Histological evaluation of mHtt and phosphorylated tau within host cortex and neuronal fetal allografts 10 years post-transplantation (case 3). Low power magnification image of one fetal tissue graft located in the caudate (A). Areas rich in striatal cells, referred to as p-zones, were further outlined (dotted line). Double immunohistochemical labelling revealed mHtt aggregates (Ni-DAB, dark purple to black) in the grafted tissue using both EM48 (B) and MW7 (C) antibodies (white arrows). As expected, mHtt aggregates (Ni-DAB, dark purple to black) were also detected in the host cortex using either EM48 (D) or MW7 (E) antibodies (white arrows) and quantifications were conducted in the host cortex, striatum and grafted tissue (F). Aggregates were further counted by volume size of either small (<0.75μm³) or medium/large (≥0.75μm³) (F). Phosphorylated tau (DAB brown) neuropil threads were observed in the host cortical tissue using either AT8 (G) (phospho-tau Ser202 and Thr205) or CP13 (H) (pSer202) antibodies (black arrows). Scale bars: A = 1 cm; B-E, G-H = 20 μm. Abbreviations: ca = caudate; ic = internal capsule; m = medium; MAP2 = microtubule-associated protein 2; mHtt = mutant huntingtin; s = small; # = number.

Fig. 5.

Localization of EM48⁺ mHtt aggregates in the host cortical tissue of all three cases.

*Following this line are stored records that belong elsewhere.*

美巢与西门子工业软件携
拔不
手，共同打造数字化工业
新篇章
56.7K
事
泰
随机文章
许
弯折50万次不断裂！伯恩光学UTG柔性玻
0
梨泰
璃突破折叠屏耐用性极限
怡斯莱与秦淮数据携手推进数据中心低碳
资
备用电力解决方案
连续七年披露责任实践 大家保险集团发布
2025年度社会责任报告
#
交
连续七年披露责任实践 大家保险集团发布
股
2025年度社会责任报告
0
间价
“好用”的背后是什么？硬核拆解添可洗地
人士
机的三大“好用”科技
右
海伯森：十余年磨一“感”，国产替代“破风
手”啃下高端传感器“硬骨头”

Triple immunofluorescence labelling of EM48 (mHtt aggregates, green; white arrows), MAP2 (neuronal marker, red) and phosphacan (extracellular matrix, cyan) in HD host cortex of case 1 (A, A’), case 2 (B, B’) and case 3 (C, C’). Orthogonal views, from the selected area delineated with a dotted line in (A’, B’, C’), enabled the visualization of EM48⁺ mHtt aggregates within the extracellular matrix (phosphacan) as well as within neuronal elements (MAP2) (A”, B”, C”). Scale bars: A, A’, B, B’, C, C’ = 20 μm; A”, B”, C” = 5 μm. Abbreviations: MAP2 = microtubule-associated protein 2; mHtt = mutant huntingtin.

Fig. 6.

Localization of EM48⁺ mHtt aggregates in the grafted tissue of all three cases. Triple immunofluorescence labelling of EM48 (mHtt aggregates, green; white arrows), MAP2 (neuronal marker, red) and phosphacan (extracellular matrix, cyan) in the grafted tissue of case 1 (A, A’), case 2 (B, B’) and case 3 (C, C’). Orthogonal views, from the selected area delineated with a dotted line in (A’, B’, C’), enabled the visualization of EM48⁺ mHtt aggregates exclusively within the extracellular matrix (phosphacan), and not with the neuronal marker MAP2 (A”, B”, C”). Scale bars: A, A’, B, B’, C, C’ = 20 μm; A”, B”, C” = 5 μm. Abbreviations: MAP2 =, microtubule-associated protein 2; mHtt = mutant huntingtin.